"Missile flyover Tawain airpsace, be aware."

Strange Skies

During the runup to important elections in Taiwan, the island nation sent out its first ever air raid for a Chinese satellite flying over its airspace, making residents nervous and prompting politicians to point fingers, according to the Reuters.

The Taiwanese government sent mass texts labeled "air raid alert" to the public's cellphones on Tuesday. In English, the message read: "Missile flyover Tawain airpsace, be aware," while the message in Chinese described it as a "satellite launch by China."

These messages were sent out as China rocket launched a science satellite called the Einstein Probe, which carries specialized telescopes meant to investigate cosmic phenomena such as black holes and light from supernova events, according to Chinese state media outlet Xinhua.

The satellite lifted off from the Xichang Satellite Launch Center in the Sichuan Province of China, Xinhua reports.

Political Rumbles

Taiwanese officials said the satellite was not a simple benign science launch, but was meant to remind the Taiwanese of China's power, Reuters reports. The communist government in China has long claimed Taiwan as part of its territory though residents have governed themselves since 1949 — ever since the end of the Chinese Civil War that pitted forces loyal to General Chiang Kai-shek against the prevailing communists led by Mao Zedong.

PROVIDED RECORDS –
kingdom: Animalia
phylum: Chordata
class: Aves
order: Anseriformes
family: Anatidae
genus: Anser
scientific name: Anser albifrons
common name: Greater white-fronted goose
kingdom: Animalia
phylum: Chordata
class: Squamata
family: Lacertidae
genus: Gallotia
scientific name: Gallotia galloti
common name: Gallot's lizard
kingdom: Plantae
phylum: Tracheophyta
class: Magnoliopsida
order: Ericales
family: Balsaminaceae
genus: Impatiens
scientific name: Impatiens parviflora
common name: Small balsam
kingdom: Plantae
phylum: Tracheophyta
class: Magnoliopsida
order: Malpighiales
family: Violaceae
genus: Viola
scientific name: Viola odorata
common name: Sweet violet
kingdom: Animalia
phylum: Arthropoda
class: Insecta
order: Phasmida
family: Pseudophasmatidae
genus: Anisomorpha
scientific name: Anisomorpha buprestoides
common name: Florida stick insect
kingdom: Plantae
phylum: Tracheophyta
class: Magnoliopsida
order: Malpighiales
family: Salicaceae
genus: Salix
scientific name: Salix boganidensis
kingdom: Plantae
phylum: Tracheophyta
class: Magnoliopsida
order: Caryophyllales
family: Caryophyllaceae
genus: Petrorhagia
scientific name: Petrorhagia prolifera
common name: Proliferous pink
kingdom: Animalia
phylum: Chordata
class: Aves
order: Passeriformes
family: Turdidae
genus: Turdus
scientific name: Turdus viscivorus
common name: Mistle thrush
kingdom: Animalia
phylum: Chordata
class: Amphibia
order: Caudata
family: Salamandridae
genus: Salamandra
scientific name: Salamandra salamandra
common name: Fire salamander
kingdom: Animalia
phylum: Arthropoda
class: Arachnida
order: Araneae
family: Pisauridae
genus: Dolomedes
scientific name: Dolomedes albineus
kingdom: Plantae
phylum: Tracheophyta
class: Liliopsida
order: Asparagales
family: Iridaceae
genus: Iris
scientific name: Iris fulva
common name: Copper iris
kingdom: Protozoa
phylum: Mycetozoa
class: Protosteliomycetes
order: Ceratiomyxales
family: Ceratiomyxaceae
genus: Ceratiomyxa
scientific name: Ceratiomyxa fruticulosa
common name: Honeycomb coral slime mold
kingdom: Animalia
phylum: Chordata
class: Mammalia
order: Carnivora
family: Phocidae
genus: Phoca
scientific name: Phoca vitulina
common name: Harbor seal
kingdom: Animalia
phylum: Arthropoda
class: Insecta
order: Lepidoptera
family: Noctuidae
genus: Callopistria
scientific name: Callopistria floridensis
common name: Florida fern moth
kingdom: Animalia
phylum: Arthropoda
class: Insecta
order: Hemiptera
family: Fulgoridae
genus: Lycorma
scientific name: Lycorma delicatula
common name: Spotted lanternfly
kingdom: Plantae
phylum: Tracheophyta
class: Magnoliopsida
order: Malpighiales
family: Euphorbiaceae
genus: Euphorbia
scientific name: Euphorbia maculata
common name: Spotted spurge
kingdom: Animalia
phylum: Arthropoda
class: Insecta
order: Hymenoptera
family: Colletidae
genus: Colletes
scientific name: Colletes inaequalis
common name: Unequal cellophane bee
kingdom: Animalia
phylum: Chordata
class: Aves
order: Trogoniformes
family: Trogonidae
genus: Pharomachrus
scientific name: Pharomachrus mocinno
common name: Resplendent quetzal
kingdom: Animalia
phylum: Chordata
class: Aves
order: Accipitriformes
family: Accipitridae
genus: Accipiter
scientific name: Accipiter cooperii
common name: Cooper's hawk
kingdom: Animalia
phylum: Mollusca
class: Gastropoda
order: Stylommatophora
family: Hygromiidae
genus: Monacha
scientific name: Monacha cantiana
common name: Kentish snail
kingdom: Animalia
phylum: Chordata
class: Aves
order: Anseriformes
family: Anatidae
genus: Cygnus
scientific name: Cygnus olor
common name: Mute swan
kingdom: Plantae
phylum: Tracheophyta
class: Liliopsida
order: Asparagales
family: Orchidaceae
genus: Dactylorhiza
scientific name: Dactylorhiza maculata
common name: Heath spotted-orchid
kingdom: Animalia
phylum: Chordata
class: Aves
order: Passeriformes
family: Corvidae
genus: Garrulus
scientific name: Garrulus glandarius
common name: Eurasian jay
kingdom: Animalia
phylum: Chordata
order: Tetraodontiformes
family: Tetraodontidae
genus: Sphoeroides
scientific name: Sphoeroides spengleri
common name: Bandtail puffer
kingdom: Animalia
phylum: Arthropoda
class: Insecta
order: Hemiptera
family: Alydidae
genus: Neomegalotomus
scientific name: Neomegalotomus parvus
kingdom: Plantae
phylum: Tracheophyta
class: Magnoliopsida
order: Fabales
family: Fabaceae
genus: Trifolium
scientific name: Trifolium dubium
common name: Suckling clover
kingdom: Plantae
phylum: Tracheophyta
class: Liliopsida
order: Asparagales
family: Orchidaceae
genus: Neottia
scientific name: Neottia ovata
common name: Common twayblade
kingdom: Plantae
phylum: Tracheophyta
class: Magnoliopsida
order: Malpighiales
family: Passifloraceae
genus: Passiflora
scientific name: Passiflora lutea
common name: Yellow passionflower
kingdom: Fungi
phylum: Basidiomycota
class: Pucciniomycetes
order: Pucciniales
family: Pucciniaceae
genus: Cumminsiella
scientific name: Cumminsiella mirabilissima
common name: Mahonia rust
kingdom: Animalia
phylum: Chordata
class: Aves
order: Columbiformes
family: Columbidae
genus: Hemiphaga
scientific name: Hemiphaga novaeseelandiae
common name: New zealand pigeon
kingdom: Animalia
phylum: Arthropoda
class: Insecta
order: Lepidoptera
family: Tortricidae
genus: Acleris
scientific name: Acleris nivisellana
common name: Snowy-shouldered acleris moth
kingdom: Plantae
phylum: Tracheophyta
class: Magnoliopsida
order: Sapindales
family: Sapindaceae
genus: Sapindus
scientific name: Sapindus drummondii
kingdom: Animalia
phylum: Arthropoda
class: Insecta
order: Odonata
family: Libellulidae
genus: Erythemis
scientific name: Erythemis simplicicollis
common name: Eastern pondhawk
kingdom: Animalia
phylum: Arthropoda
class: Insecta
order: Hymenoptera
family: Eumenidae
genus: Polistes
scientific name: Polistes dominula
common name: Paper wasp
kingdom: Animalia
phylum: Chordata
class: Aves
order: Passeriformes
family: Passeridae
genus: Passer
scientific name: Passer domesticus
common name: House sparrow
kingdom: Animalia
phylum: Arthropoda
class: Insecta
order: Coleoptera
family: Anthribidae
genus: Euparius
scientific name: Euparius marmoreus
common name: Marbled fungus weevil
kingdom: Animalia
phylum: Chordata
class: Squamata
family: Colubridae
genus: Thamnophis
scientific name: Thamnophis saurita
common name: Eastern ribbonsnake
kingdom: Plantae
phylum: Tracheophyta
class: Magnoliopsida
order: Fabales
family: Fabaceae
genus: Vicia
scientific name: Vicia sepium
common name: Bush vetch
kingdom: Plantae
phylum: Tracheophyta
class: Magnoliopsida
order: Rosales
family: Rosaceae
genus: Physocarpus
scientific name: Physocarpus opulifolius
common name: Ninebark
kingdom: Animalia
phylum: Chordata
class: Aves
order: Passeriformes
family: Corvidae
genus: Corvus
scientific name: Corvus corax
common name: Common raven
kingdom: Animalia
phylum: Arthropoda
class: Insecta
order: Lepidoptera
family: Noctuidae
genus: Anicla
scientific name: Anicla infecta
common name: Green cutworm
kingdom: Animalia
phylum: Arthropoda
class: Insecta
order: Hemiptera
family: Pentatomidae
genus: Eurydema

GIVEN INSTRUCTION – According to the article on Taiwan's air raid alert, what is the name of the science satellite China launched? The records have nothing to do with the text.

RESPONSE TO THE TASK – The Einstein Probe.